>>>>

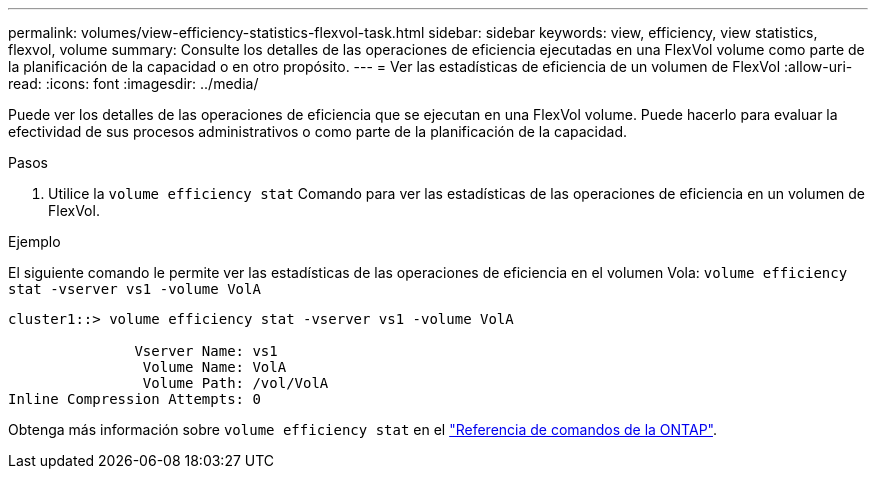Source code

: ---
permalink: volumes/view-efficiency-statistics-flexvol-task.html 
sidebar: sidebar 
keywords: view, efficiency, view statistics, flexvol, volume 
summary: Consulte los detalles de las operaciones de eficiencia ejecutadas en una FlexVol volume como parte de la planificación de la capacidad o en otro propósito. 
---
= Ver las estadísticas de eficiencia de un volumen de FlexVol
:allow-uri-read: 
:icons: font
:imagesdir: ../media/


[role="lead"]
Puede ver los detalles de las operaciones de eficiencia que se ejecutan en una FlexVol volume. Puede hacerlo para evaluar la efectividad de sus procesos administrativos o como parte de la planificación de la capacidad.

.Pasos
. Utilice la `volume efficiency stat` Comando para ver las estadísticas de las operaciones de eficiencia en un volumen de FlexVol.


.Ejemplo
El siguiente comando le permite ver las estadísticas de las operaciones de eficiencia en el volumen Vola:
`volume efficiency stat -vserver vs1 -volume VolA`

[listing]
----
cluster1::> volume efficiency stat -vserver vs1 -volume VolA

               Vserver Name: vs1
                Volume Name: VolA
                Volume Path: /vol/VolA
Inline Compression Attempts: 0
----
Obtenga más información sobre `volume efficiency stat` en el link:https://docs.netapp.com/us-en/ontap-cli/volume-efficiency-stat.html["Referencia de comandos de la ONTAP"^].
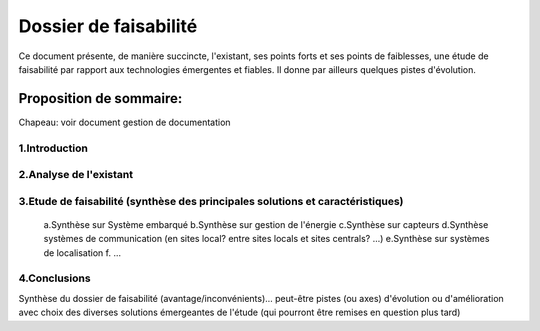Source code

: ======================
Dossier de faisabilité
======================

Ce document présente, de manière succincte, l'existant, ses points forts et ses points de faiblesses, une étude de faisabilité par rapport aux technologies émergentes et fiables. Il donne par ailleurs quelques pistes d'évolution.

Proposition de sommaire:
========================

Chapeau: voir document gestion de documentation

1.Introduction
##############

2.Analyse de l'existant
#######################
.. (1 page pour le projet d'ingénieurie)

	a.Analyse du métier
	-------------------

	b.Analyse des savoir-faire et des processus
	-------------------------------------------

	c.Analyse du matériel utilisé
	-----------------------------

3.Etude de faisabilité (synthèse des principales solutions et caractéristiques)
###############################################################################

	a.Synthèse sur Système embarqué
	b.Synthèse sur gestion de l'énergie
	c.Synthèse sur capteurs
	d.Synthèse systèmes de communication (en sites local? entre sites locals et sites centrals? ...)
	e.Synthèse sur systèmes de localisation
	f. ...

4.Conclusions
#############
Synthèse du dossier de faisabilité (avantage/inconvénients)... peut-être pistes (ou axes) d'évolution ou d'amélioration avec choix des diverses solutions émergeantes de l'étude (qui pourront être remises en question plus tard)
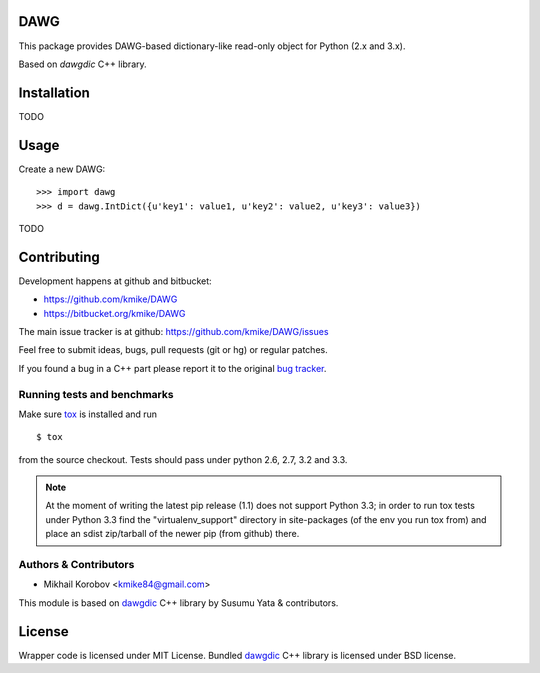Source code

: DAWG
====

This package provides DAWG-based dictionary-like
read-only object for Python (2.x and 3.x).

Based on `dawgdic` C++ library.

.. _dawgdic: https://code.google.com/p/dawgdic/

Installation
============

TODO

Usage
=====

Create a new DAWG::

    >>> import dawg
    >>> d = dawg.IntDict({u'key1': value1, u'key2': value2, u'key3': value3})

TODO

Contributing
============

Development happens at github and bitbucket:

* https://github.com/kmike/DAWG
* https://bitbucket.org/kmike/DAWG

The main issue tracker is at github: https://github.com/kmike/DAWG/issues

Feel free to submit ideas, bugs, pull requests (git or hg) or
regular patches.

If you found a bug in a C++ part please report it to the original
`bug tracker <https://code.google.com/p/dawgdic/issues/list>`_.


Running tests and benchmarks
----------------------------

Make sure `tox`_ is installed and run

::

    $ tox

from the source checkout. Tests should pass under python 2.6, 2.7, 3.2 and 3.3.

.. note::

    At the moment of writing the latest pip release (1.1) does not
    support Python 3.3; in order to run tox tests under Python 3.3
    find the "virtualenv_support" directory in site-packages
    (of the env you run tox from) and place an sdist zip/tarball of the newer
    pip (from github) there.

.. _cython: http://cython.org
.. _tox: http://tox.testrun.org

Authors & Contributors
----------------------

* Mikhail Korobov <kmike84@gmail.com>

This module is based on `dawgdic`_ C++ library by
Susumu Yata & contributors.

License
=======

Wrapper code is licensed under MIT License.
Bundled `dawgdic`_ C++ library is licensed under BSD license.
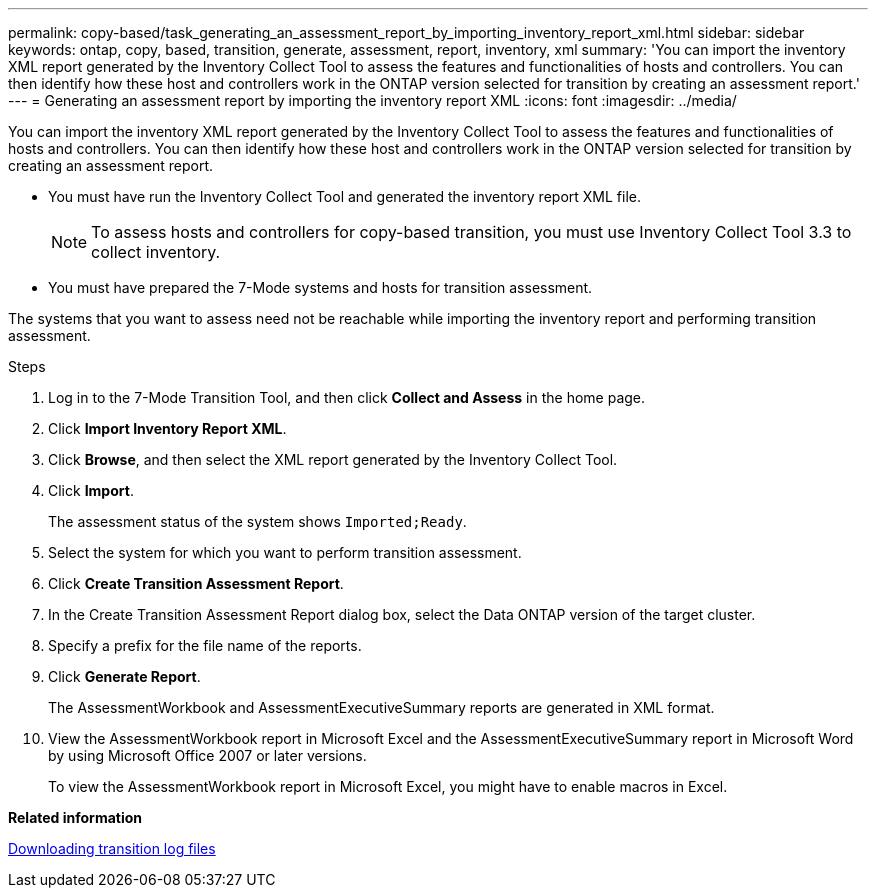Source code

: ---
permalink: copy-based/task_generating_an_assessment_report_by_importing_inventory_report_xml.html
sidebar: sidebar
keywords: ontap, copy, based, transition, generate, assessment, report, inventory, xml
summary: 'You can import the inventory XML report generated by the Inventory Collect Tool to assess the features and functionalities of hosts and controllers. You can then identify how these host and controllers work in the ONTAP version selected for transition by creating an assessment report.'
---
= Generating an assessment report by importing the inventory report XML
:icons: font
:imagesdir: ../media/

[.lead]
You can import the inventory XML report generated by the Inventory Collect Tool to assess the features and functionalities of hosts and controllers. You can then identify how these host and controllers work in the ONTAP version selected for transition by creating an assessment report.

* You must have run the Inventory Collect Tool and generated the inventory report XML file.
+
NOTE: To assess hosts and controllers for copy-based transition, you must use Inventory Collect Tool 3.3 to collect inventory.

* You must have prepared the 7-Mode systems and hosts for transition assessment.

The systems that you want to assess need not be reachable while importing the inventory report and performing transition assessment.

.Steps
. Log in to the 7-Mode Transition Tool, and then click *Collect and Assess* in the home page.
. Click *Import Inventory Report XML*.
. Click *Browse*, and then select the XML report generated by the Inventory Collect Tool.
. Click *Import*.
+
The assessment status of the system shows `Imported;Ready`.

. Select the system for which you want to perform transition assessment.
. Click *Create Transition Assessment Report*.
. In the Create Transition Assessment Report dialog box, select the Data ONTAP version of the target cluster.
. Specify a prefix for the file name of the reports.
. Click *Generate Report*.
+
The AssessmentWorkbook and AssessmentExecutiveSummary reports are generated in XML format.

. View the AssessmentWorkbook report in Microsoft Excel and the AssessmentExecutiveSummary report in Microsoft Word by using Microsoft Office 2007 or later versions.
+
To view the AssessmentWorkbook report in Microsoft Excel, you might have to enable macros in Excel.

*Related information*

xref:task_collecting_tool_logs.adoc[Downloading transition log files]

<<<<

### Assignment
Write the material above out again exactly as it reads, but don't carry over the pictures.

### Final answer
Source code

: ---
permalink: volumes/view-efficiency-statistics-flexvol-task.html 
sidebar: sidebar 
keywords: view, efficiency, view statistics, flexvol, volume 
summary: Consulte los detalles de las operaciones de eficiencia ejecutadas en una FlexVol volume como parte de la planificación de la capacidad o en otro propósito. 
---
= Ver las estadísticas de eficiencia de un volumen de FlexVol
:allow-uri-read: 
:icons: font
:imagesdir: ../media/


[role="lead"]
Puede ver los detalles de las operaciones de eficiencia que se ejecutan en una FlexVol volume. Puede hacerlo para evaluar la efectividad de sus procesos administrativos o como parte de la planificación de la capacidad.

.Pasos
. Utilice la `volume efficiency stat` Comando para ver las estadísticas de las operaciones de eficiencia en un volumen de FlexVol.


.Ejemplo
El siguiente comando le permite ver las estadísticas de las operaciones de eficiencia en el volumen Vola:
`volume efficiency stat -vserver vs1 -volume VolA`

[listing]
----
cluster1::> volume efficiency stat -vserver vs1 -volume VolA

               Vserver Name: vs1
                Volume Name: VolA
                Volume Path: /vol/VolA
Inline Compression Attempts: 0
----
Obtenga más información sobre `volume efficiency stat` en el link:https://docs.netapp.com/us-en/ontap-cli/volume-efficiency-stat.html["Referencia de comandos de la ONTAP"^].
Source code

: ======================
Dossier de faisabilité
======================

Ce document présente, de manière succincte, l'existant, ses points forts et ses points de faiblesses, une étude de faisabilité par rapport aux technologies émergentes et fiables. Il donne par ailleurs quelques pistes d'évolution.

Proposition de sommaire:
========================

Chapeau: voir document gestion de documentation

1.Introduction
##############

2.Analyse de l'existant
#######################
.. (1 page pour le projet d'ingénieurie)

	a.Analyse du métier
	-------------------

	b.Analyse des savoir-faire et des processus
	-------------------------------------------

	c.Analyse du matériel utilisé
	-----------------------------

3.Etude de faisabilité (synthèse des principales solutions et caractéristiques)
###############################################################################

	a.Synthèse sur Système embarqué
	b.Synthèse sur gestion de l'énergie
	c.Synthèse sur capteurs
	d.Synthèse systèmes de communication (en sites local? entre sites locals et sites centrals? ...)
	e.Synthèse sur systèmes de localisation
	f. ...

4.Conclusions
#############
Synthèse du dossier de faisabilité (avantage/inconvénients)... peut-être pistes (ou axes) d'évolution ou d'amélioration avec choix des diverses solutions émergeantes de l'étude (qui pourront être remises en question plus tard)
Source code

: DAWG
====

This package provides DAWG-based dictionary-like
read-only object for Python (2.x and 3.x).

Based on `dawgdic` C++ library.

.. _dawgdic: https://code.google.com/p/dawgdic/

Installation
============

TODO

Usage
=====

Create a new DAWG::

    >>> import dawg
    >>> d = dawg.IntDict({u'key1': value1, u'key2': value2, u'key3': value3})

TODO

Contributing
============

Development happens at github and bitbucket:

* https://github.com/kmike/DAWG
* https://bitbucket.org/kmike/DAWG

The main issue tracker is at github: https://github.com/kmike/DAWG/issues

Feel free to submit ideas, bugs, pull requests (git or hg) or
regular patches.

If you found a bug in a C++ part please report it to the original
`bug tracker <https://code.google.com/p/dawgdic/issues/list>`_.


Running tests and benchmarks
----------------------------

Make sure `tox`_ is installed and run

::

    $ tox

from the source checkout. Tests should pass under python 2.6, 2.7, 3.2 and 3.3.

.. note::

    At the moment of writing the latest pip release (1.1) does not
    support Python 3.3; in order to run tox tests under Python 3.3
    find the "virtualenv_support" directory in site-packages
    (of the env you run tox from) and place an sdist zip/tarball of the newer
    pip (from github) there.

.. _cython: http://cython.org
.. _tox: http://tox.testrun.org

Authors & Contributors
----------------------

* Mikhail Korobov <kmike84@gmail.com>

This module is based on `dawgdic`_ C++ library by
Susumu Yata & contributors.

License
=======

Wrapper code is licensed under MIT License.
Bundled `dawgdic`_ C++ library is licensed under BSD license.
Source code

: ---
permalink: copy-based/task_generating_an_assessment_report_by_importing_inventory_report_xml.html
sidebar: sidebar
keywords: ontap, copy, based, transition, generate, assessment, report, inventory, xml
summary: 'You can import the inventory XML report generated by the Inventory Collect Tool to assess the features and functionalities of hosts and controllers. You can then identify how these host and controllers work in the ONTAP version selected for transition by creating an assessment report.'
---
= Generating an assessment report by importing the inventory report XML
:icons: font
:imagesdir: ../media/

[.lead]
You can import the inventory XML report generated by the Inventory Collect Tool to assess the features and functionalities of hosts and controllers. You can then identify how these host and controllers work in the ONTAP version selected for transition by creating an assessment report.

* You must have run the Inventory Collect Tool and generated the inventory report XML file.
+
NOTE: To assess hosts and controllers for copy-based transition, you must use Inventory Collect Tool 3.3 to collect inventory.

* You must have prepared the 7-Mode systems and hosts for transition assessment.

The systems that you want to assess need not be reachable while importing the inventory report and performing transition assessment.

.Steps
. Log in to the 7-Mode Transition Tool, and then click *Collect and Assess* in the home page.
. Click *Import Inventory Report XML*.
. Click *Browse*, and then select the XML report generated by the Inventory Collect Tool.
. Click *Import*.
+
The assessment status of the system shows `Imported;Ready`.

. Select the system for which you want to perform transition assessment.
. Click *Create Transition Assessment Report*.
. In the Create Transition Assessment Report dialog box, select the Data ONTAP version of the target cluster.
. Specify a prefix for the file name of the reports.
. Click *Generate Report*.
+
The AssessmentWorkbook and AssessmentExecutiveSummary reports are generated in XML format.

. View the AssessmentWorkbook report in Microsoft Excel and the AssessmentExecutiveSummary report in Microsoft Word by using Microsoft Office 2007 or later versions.
+
To view the AssessmentWorkbook report in Microsoft Excel, you might have to enable macros in Excel.

*Related information*

xref:task_collecting_tool_logs.adoc[Downloading transition log files]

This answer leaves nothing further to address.